Wednesday, March 26, 2008

Being Thankful

I buy a lot of stuff online, and am thus in a lot of email streams. I don’t open all of them, but I do read a lot, and I am struck by how few companies actually thank customers for their business.

Why thank customers? Well, because they pay your salary, and those of all your friends and coworkers. Because when people buy things from you, they place an implicit trust in you to deliver what you promise. We as marketers should thank people for that trust.

The only time I get thanked, it seems, is by recorded messages that also tell me that my call is very important to them, when it clearly isn’t. There is a difference between a throwaway thank you and a sincere one, and consumers can smell that difference a mile away.

I like it when United pilots tell me that they realize that I have a choice in airlines, and that they thank me for flying United. I remember an email I was sent when they were at death’s door after 9/11, which was signed by everyone at United thanking me for my loyalty.

Yes, I know they sent out a billion of them. I harbor no illusions that it was individually typed. I wouldn’t want them to. I just want companies to recognize that purchases are an act of faith that needs to be acknowledged.

It amazes me how many of my past clients spent 90% of their effort on customer acquisition, thinking of retention as something they’d worry about later, or that isn’t necessary. The worst manifestation is when new customers get a huge discount while the schmucks that have been loyal through 37 purchases have to pay full price. Many companies call a discount offered to a loyal buyer “subsidizing your users” and scoff at the stupidity of it.

I’d like to gently point out that the subsidizing of their relationship is the other way around. Their loyal buyers are subsidizing THEM despite their callous disregard.

But this post isn’t about discounts or frequent buyer clubs or whatnot. This is about expressing thanks occasionally.

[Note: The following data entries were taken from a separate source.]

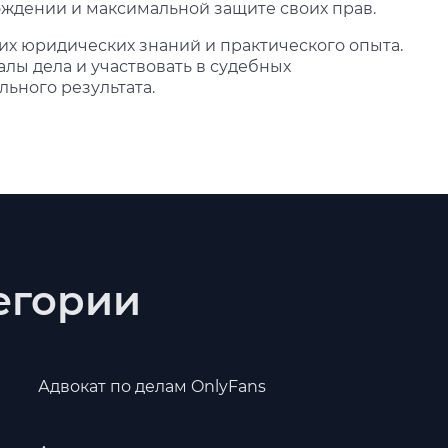
ждении и максимальной защите своих прав.
их юридических знаний и практического опыта.
лы дела и участвовать в судебных
льного результата.
тегории
Адвокат по делам OnlyFans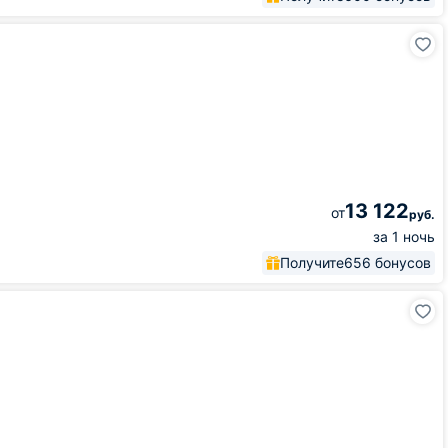
13 122
от
руб.
за 1 ночь
Получите
656 бонусов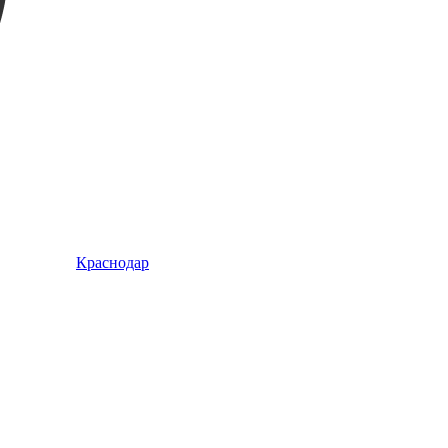
Краснодар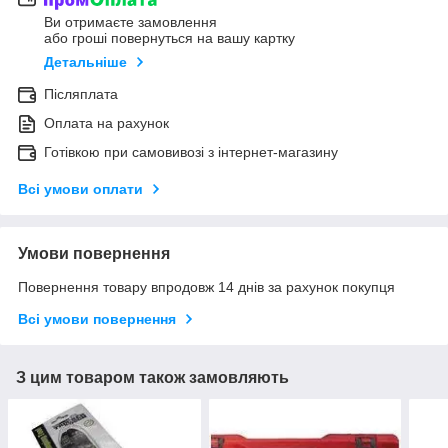
Ви отримаєте замовлення
або гроші повернуться на вашу картку
Детальніше
Післяплата
Оплата на рахунок
Готівкою при самовивозі з інтернет-магазину
Всі умови оплати
Умови повернення
Повернення товару впродовж 14 днів за рахунок покупця
Всі умови повернення
З цим товаром також замовляють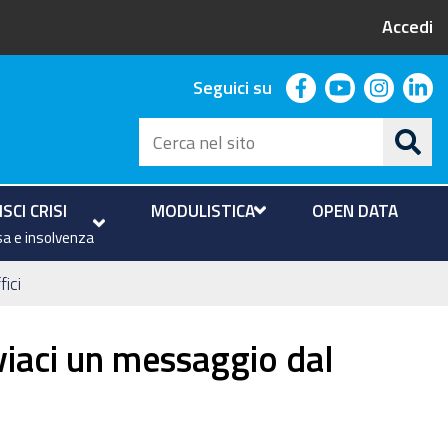
Accedi
facebook
youtube
instag
li
Seguici su
Cerca
nel
sito
SCI CRISI
MODULISTICA
OPEN DATA
a e insolvenza
fici
viaci un messaggio dal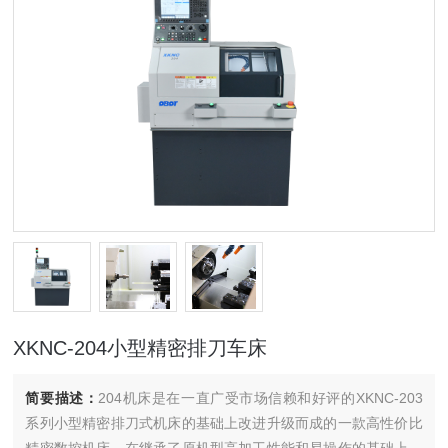
XKNC-204小型精密排刀车床
简要描述：
204机床是在一直广受市场信赖和好评的XKNC-203
系列小型精密排刀式机床的基础上改进升级而成的一款高性价比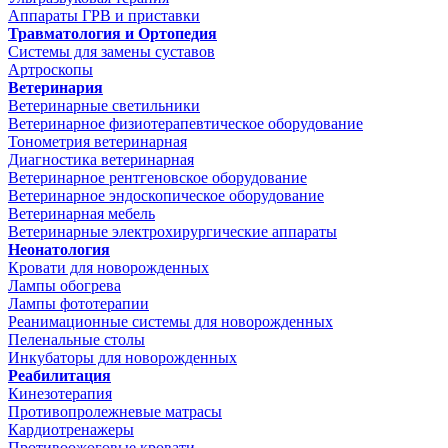
Аппараты ГРВ и приставки
Травматология и Ортопедия
Системы для замены суставов
Артроскопы
Ветеринария
Ветеринарные светильники
Ветеринарное физиотерапевтическое оборудование
Тонометрия ветеринарная
Диагностика ветеринарная
Ветеринарное рентгеновское оборудование
Ветеринарное эндоскопическое оборудование
Ветеринарная мебель
Ветеринарные электрохирургические аппараты
Неонатология
Кровати для новорожденных
Лампы обогрева
Лампы фототерапии
Реанимационные системы для новорожденных
Пеленальные столы
Инкубаторы для новорожденных
Реабилитация
Кинезотерапия
Противопролежневые матрасы
Кардиотренажеры
Противоожоговые кровати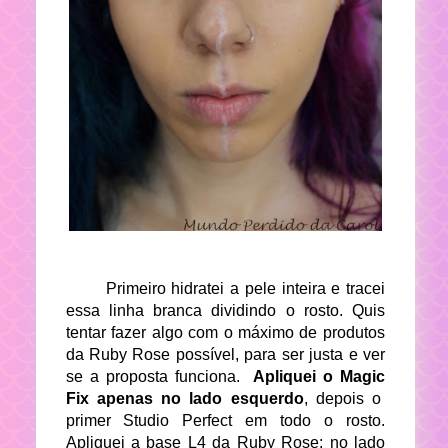
Primeiro hidratei a pele inteira e tracei
essa linha branca dividindo o rosto. Quis
tentar fazer algo com o máximo de produtos
da Ruby Rose possível, para ser justa e ver
se a proposta funciona.
Apliquei o Magic
Fix apenas no lado esquerdo
, depois o
primer Studio Perfect em todo o rosto.
Apliquei a base L4 da Ruby Rose: no lado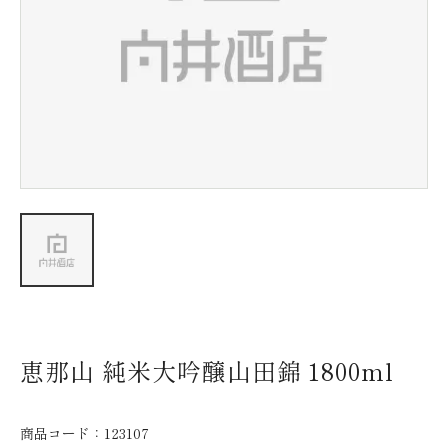
新着情報
会社情報
採用情報
お問い合わせ
恵那山 純米大吟醸山田錦 1800ml
商品コード：
123107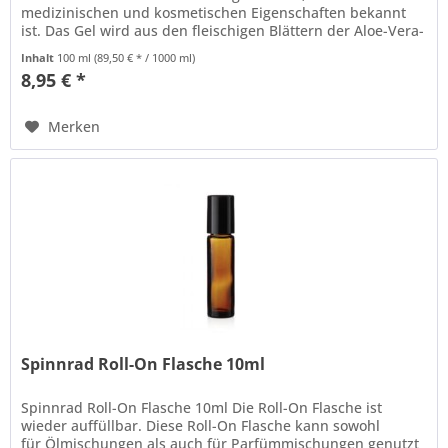
medizinischen und kosmetischen Eigenschaften bekannt
ist. Das Gel wird aus den fleischigen Blättern der Aloe-Vera-
Pflanze...
Inhalt
100 ml
(89,50 € * / 1000 ml)
8,95 € *
Merken
Spinnrad Roll-On Flasche 10ml
Spinnrad Roll-On Flasche 10ml Die Roll-On Flasche ist
wieder auffüllbar. Diese Roll-On Flasche kann sowohl
für Ölmischungen als auch für Parfümmischungen genutzt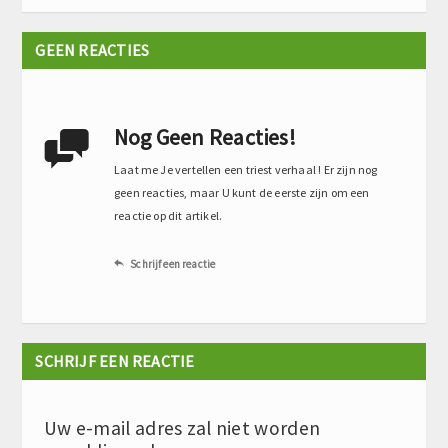
GEEN REACTIES
Nog Geen Reacties!

Laat me Je vertellen een triest verhaal ! Er zijn nog
geen reacties, maar U kunt de eerste zijn om een
reactie op dit artikel.
Schrijf een reactie

SCHRIJF EEN REACTIE
Uw e-mail adres zal niet worden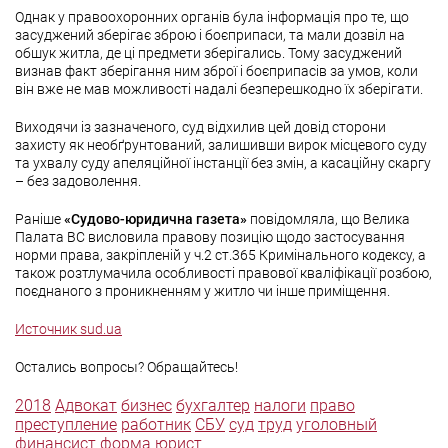
Однак у правоохоронних органів була інформація про те, що
засуджений зберігає зброю і боєприпаси, та мали дозвіл на
обшук житла, де ці предмети зберігались. Тому засуджений
визнав факт зберігання ним зброї і боєприпасів за умов, коли
він вже не мав можливості надалі безперешкодно їх зберігати.
Виходячи із зазначеного, суд відхилив цей довід сторони
захисту як необґрунтований, залишивши вирок місцевого суду
та ухвалу суду апеляційної інстанції без змін, а касаційну скаргу
– без задоволення.
Раніше
«Судово-юридична газета»
повідомляла, що Велика
Палата ВС висловила правову позицію щодо застосування
норми права, закріпленій у ч.2 ст.365 Кримінального кодексу, а
також розтлумачила особливості правової кваліфікації розбою,
поєднаного з проникненням у житло чи інше приміщення.
Источник sud.ua
Остались вопросы? Обращайтесь!
2018
Адвокат
бизнес
бухгалтер
налоги
право
преступление
работник
СБУ
суд
труд
уголовный
финансист
форма
юрист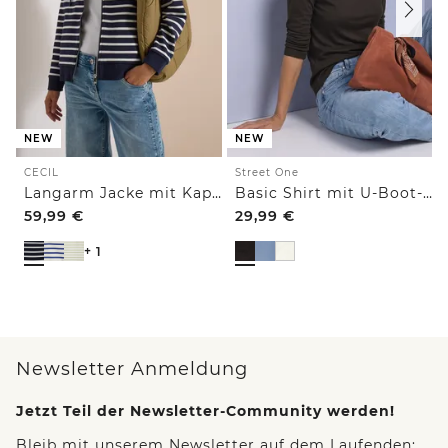
NEW
NEW
CECIL
Street One
Langarm Jacke mit Kapuze und Struktur
Basic Shirt mit U-Boot-Ausschnitt
59,99
€
29,99
€
+ 1
Newsletter Anmeldung
Jetzt Teil der Newsletter-Community werden!
Bleib mit unserem Newsletter auf dem Laufenden:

I’d have liked it if maker of the dog food I buy had thanked me for retrusting them when it returned to the shelf. They didn’t, by the way, and that still chaps my ass given that I am literally placing the life of the cutest pup in the World in their hands.



I’d have liked it if the American Red Cross had sent a thank you for my tsunami online donation slightly faster than eight months after the credit card got charged. I know that they had lots to do at the time, but a thank you sent eight months late is more disdain than gratitude.

Life can often seem a thankless business. Don’t make it one for your customers. You can thank them easily and simply with digital, and you don’t even have to use some elaborate 2.0 platform. A nice SINCERE email will do it.

Thanks for reading, and don’t forget to write.